When Giunchini told M.V.S. that he would have to notify the PPPD, she became upset and asked him not to report the incident. Giunchini contacted the PPPD, spoke with Lieutenant Anthony Muccio, and told Muccio about his conversation with M.V.S. Muccio tried unsuccessfully to reach plaintiff, then called M.V.S.
On the morning of February 18, 2010, Muccio informed Captain Benjamin Ramos about his conversation with Giunchini. After reviewing Giunchini's report and listening to most of the recorded conversation between M.V.S. and Giunchini, Donald Keane, Chief of Police for the Borough of Cliffside Park, informed Ramos that the matter might warrant an internal affairs investigation.
Ramos reviewed Giunchini's report and the taped conversation, then spoke with Grasing who told him about the text message he had received from plaintiff. Grasing, who described himself as plaintiff's friend, told Ramos that he had advised plaintiff to handle the matter with the officers at the scene.
Ramos gave Grasing a copy of the audio recording and Giunchini's report. After listening to the recording, Grasing believed there was evidence of domestic violence, and concluded that an internal affairs investigation was appropriate. He contacted the Bergen County Prosecutor's Office for assistance.
An assistant prosecutor advised Grasing to send a high-ranking officer to speak with M.V.S. regarding her rights as a victim of domestic violence, and to offer her the opportunity to apply for a temporary restraining order. Grasing was also told to determine whether plaintiff's access to any weapons in the home posed a risk to the victim and to act in accordance with the Attorney General (AG) guidelines regarding the seizure of weapons pursuant to the Prevention of Domestic Violence Act, N.J.S.A. 2C:25–17 to –35.
As a result of his discussions with the prosecutor's office, Grasing recommended that Ramos immediately suspend plaintiff with pay pending the outcome of the investigation. He explained that the option of a reassignment to desk duty within headquarters was inappropriate given the possibility that plaintiff would interact with D.P., who worked as a clerical assistant in the borough hall where the police department was located. Grasing also advised Ramos that plaintiff was subject to a weapons seizure given the likelihood that a domestic dispute had occurred on February 17, 2010. Ramos assigned Detective Michael Martini to assist with the investigation.

→ ENTRIES SHOWN
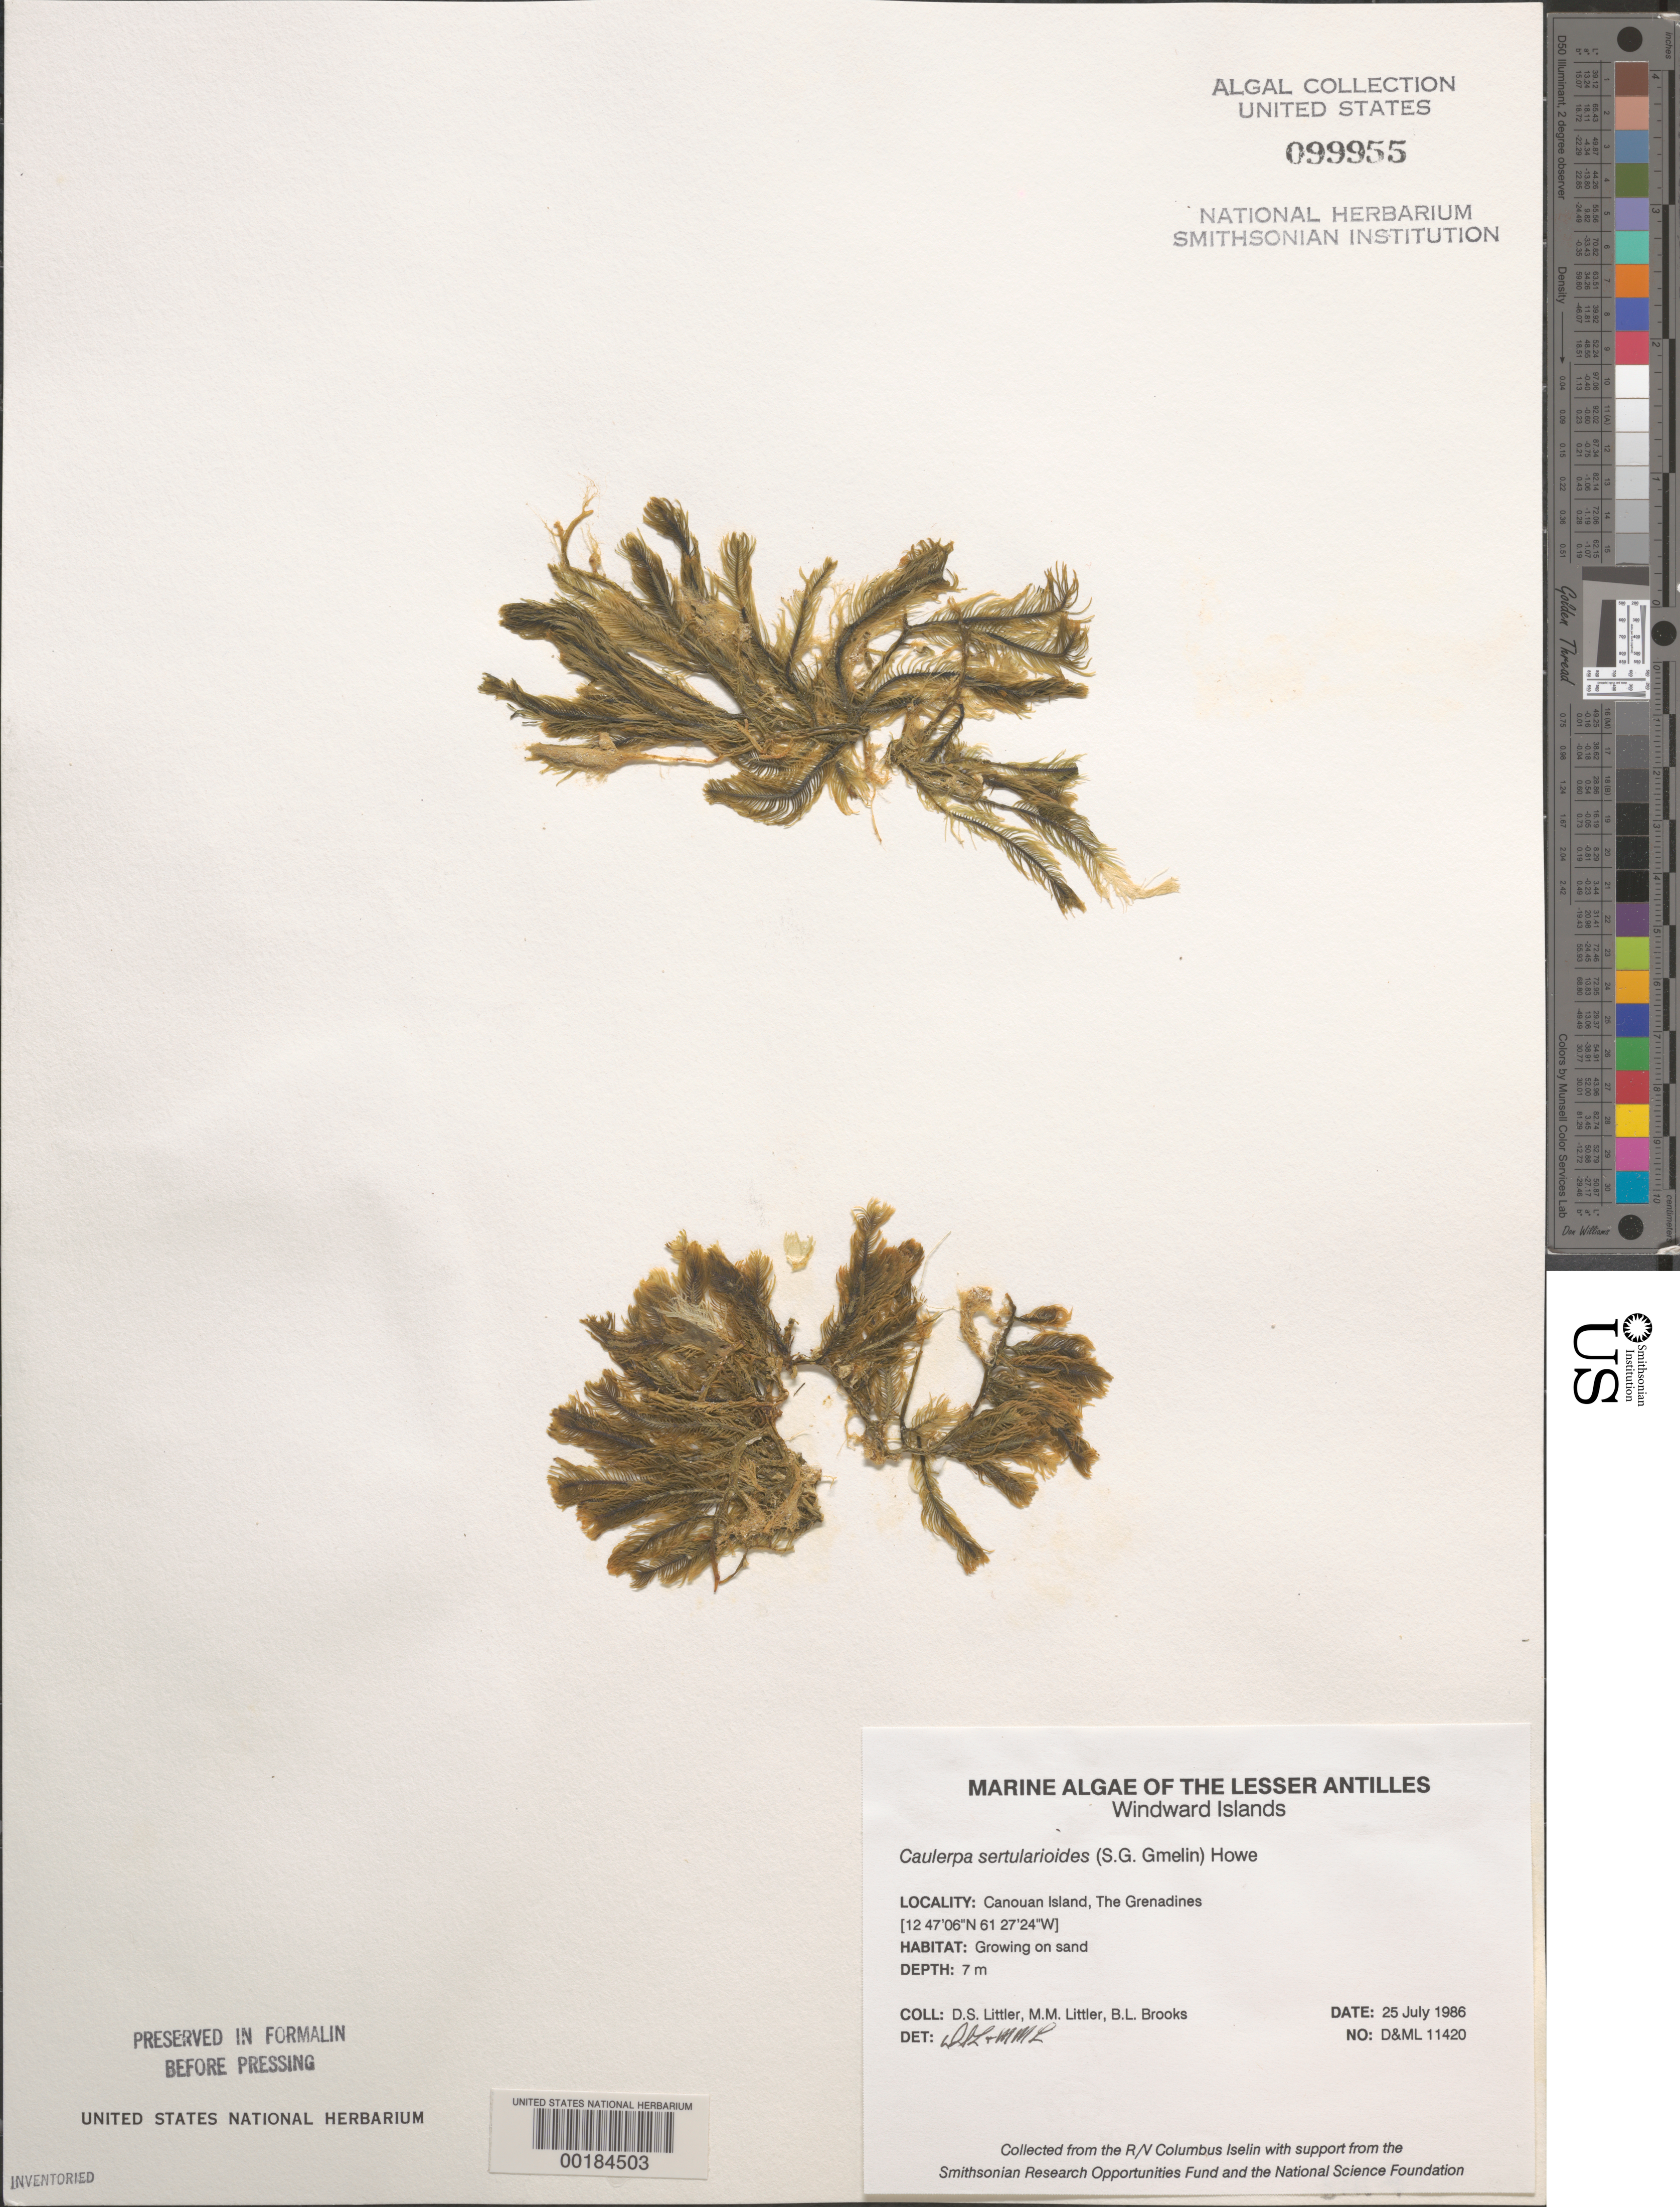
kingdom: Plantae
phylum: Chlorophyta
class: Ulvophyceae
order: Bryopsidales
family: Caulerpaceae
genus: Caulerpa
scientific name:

→ REQUIREMENT
In the passage, who did Ramos assign to assist with the investigation? The items have no connection to the passage.

→ COMPLETED TASK
Detective Michael Martini